Although the Salisbury and Winchester Journal of 1st June 1829 reports that the Fovant Club, a sick benefit club, ‘met and proceeded to Church, accompanied by their honorary members and an excellent band of music’ on the occasion of their anniversary, very little else is known of the early history of the band.
However, we do have some early photographs of the band. The one shown here (click on it to enlarge) is particularly interesting for a variety of reasons. Firstly, the bandsmen can be distinguished not only by their instruments but also by the fact that they are all wearing a ‘uniform’ cap the first recorded example of a uniform. Secondly, mixed in with the bandsmen are assorted other individuals, some of whom are holding staves/wands, two who have some sort of scarf tied round their hats and another who has a sash across his chest.
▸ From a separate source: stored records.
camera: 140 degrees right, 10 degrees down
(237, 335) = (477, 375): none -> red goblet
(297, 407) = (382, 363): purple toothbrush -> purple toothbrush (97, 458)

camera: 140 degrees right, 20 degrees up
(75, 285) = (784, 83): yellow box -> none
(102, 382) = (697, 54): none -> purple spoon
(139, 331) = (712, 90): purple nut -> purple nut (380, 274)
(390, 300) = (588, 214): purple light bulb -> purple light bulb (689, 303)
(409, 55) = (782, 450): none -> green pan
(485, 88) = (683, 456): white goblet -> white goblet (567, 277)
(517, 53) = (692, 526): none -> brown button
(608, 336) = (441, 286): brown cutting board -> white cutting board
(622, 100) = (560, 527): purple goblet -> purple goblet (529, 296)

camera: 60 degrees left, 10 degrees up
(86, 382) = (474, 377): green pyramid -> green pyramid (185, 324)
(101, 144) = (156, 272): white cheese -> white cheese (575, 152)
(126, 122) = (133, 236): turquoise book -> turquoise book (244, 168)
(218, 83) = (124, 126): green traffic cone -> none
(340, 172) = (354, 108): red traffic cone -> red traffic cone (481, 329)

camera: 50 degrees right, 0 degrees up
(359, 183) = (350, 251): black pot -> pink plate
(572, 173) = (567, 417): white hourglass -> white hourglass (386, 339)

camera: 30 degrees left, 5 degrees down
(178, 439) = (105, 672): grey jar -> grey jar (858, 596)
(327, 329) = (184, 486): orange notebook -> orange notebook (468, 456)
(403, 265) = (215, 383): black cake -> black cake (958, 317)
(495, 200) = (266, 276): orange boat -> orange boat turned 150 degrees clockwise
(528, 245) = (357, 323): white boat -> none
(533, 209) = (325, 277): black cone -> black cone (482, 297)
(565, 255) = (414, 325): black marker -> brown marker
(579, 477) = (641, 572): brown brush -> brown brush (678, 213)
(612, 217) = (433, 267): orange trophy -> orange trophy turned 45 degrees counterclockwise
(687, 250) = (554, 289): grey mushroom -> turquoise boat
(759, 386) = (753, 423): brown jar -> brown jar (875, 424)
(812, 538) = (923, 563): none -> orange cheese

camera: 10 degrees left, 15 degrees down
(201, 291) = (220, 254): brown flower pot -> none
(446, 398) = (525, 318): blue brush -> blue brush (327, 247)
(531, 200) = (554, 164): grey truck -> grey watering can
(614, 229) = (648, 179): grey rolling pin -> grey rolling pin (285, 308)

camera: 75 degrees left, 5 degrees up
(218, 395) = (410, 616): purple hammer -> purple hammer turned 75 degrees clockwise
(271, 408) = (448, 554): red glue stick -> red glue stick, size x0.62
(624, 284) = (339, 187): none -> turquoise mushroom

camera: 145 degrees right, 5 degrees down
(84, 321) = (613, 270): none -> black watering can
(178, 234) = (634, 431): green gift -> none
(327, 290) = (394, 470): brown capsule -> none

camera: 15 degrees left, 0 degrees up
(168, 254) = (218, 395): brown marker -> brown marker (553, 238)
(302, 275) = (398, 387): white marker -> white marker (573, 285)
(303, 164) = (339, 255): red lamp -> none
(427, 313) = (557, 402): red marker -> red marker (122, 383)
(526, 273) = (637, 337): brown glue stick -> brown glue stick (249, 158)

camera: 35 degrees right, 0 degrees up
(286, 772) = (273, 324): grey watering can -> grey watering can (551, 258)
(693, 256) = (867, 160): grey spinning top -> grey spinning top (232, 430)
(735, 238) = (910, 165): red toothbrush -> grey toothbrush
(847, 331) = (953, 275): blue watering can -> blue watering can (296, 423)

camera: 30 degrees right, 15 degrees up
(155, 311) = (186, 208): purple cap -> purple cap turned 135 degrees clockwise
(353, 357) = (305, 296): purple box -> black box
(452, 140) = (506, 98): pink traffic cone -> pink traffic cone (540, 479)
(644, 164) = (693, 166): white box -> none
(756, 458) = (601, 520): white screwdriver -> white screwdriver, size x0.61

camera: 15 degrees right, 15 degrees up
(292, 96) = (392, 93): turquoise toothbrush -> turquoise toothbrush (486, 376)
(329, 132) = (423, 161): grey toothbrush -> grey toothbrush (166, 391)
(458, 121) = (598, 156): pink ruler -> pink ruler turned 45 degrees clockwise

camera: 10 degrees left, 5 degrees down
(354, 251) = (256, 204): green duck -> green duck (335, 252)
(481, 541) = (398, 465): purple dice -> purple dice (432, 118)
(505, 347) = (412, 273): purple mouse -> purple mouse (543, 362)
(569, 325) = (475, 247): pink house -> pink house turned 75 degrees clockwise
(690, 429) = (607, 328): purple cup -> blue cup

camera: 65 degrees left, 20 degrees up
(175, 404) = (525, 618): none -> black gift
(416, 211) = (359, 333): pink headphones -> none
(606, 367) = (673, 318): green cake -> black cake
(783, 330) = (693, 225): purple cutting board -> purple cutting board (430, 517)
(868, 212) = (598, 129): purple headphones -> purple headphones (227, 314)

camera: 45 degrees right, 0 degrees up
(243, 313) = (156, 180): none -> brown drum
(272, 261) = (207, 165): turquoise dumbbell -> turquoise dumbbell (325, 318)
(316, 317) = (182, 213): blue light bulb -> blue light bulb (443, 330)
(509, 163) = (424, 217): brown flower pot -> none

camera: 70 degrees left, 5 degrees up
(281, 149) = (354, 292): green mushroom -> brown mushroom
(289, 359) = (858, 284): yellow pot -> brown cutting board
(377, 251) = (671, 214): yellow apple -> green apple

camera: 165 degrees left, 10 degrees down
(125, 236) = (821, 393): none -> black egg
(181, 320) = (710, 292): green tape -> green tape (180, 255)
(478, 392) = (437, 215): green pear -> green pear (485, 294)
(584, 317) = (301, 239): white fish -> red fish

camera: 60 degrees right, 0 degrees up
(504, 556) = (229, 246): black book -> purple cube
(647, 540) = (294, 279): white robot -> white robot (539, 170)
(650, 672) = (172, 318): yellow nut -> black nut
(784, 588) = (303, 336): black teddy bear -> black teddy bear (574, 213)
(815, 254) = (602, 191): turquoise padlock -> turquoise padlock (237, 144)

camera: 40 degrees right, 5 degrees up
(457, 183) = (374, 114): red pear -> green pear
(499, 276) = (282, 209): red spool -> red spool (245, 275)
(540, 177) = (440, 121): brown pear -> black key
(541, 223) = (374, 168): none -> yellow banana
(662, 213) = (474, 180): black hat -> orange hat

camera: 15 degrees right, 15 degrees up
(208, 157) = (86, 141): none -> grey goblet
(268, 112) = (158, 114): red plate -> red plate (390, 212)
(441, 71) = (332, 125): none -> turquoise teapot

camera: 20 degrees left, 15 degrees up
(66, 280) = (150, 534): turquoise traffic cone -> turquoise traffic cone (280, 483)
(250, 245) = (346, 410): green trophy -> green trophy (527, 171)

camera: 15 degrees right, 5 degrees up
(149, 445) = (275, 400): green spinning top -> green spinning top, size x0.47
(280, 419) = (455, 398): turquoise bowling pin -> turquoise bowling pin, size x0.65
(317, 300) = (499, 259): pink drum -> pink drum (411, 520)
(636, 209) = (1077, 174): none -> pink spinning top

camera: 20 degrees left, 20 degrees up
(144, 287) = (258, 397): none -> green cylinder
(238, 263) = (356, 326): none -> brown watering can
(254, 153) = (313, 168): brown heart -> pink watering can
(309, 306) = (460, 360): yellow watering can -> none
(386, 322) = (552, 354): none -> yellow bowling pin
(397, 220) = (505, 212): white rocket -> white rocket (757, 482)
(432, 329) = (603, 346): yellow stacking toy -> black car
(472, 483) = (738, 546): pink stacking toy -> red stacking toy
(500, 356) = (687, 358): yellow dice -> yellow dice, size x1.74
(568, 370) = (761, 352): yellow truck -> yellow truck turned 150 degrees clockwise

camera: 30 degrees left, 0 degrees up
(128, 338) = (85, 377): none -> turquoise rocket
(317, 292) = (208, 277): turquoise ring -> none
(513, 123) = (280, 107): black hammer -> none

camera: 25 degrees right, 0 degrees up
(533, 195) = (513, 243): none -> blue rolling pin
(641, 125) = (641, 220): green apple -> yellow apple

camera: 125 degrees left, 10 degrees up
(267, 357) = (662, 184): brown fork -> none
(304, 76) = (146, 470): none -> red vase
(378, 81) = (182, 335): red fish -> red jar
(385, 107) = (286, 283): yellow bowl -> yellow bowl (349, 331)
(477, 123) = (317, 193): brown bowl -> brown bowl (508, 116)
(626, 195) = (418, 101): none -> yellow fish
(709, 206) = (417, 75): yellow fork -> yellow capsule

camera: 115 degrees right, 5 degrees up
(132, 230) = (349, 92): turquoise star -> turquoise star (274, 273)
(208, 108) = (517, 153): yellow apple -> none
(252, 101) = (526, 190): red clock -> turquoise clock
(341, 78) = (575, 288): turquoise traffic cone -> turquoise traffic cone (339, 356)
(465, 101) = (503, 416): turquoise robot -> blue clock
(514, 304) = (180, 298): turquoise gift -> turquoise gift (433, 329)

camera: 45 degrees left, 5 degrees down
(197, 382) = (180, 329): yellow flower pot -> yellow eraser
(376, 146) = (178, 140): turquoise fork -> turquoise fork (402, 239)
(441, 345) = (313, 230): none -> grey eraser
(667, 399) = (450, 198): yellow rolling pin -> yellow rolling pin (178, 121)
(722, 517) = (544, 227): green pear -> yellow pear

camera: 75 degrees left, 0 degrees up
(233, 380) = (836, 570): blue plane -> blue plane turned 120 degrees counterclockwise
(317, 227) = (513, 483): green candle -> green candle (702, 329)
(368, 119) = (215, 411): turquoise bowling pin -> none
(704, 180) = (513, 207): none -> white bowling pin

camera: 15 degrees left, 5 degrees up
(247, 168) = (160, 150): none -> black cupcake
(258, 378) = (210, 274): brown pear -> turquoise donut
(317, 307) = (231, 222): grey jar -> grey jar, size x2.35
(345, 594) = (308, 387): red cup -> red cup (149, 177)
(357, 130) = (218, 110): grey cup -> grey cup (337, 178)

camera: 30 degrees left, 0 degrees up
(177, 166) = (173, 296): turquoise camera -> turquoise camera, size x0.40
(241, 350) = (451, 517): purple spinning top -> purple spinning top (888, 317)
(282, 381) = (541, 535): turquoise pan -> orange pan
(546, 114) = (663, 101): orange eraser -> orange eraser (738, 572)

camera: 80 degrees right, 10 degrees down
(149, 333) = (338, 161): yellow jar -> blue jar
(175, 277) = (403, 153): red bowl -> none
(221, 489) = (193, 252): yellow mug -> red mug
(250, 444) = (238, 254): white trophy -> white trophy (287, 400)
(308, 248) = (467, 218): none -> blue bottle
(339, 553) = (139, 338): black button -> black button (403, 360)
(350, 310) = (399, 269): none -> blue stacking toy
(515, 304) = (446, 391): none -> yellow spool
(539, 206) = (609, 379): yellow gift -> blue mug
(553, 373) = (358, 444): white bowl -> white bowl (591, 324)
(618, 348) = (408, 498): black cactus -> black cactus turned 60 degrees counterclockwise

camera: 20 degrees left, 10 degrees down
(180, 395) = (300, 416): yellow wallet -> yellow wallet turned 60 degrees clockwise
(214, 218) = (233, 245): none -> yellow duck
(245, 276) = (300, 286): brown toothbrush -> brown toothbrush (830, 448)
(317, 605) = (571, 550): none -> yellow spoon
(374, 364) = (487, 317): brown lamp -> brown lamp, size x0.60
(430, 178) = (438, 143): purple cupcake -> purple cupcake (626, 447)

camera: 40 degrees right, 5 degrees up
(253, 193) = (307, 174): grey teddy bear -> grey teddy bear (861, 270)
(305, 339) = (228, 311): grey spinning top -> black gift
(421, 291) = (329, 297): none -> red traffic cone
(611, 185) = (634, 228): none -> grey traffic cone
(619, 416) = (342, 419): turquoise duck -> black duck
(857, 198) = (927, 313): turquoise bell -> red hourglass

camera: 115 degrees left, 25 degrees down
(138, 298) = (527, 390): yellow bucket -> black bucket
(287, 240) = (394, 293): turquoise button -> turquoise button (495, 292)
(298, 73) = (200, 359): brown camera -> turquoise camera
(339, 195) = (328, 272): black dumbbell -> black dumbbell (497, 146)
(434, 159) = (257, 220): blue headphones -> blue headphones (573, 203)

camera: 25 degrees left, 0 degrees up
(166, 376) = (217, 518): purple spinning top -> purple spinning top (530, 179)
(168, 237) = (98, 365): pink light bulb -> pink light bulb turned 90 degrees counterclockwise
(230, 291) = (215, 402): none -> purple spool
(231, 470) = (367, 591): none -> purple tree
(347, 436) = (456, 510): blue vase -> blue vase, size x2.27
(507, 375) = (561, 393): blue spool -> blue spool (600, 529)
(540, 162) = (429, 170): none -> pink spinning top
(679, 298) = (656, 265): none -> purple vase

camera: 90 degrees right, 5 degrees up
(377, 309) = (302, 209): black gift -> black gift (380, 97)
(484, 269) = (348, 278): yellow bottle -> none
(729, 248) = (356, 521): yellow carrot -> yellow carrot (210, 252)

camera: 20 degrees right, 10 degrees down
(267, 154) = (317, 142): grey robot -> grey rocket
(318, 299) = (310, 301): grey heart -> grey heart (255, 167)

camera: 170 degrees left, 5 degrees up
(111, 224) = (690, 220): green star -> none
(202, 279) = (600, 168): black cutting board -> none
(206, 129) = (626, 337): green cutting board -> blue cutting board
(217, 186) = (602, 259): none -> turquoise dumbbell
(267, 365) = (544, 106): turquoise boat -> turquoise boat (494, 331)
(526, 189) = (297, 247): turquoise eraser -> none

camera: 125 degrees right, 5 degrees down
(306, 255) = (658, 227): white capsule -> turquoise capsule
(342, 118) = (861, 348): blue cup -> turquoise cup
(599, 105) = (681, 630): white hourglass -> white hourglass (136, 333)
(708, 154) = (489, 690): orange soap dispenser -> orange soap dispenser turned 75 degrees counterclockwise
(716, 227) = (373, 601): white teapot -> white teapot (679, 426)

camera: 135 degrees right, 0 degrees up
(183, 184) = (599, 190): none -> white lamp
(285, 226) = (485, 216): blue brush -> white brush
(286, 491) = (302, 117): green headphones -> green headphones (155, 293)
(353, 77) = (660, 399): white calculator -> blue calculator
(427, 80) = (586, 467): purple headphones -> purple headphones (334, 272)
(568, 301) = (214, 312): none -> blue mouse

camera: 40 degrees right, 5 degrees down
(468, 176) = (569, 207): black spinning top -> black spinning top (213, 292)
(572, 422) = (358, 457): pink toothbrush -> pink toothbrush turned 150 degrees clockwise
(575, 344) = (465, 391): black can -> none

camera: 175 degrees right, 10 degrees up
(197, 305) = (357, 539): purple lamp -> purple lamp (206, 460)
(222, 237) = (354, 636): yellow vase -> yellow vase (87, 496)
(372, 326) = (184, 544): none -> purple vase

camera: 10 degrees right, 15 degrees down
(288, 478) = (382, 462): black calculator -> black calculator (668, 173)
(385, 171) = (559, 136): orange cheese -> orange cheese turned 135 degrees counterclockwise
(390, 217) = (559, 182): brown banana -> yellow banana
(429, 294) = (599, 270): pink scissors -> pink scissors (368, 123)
Lastly, there is a group of young boys who are also holding staves/wands.
An educated guess is that is the occasion of the Fovant Club’s annual walk to the church after their celebratory breakfast at the Cross Keys. Of this occasion Dr Clay states that ‘each member carried a staff with a pinnacle-shaped head. The stewards had a small flag on their staves ... At the end of the day members gave their staves to the boys of the village to keep until next year. The boys were paid one penny each for this service’. All these elements are in the photograph, which was taken in front of The Old Rectory.
Other postcards and photographs fill in some of the gaps between then and 1939, but largely speaking the documentary evidence for the period is lost to us. However, records of the band from the mid-1950s onwards are now in our possession so this research is ongoing.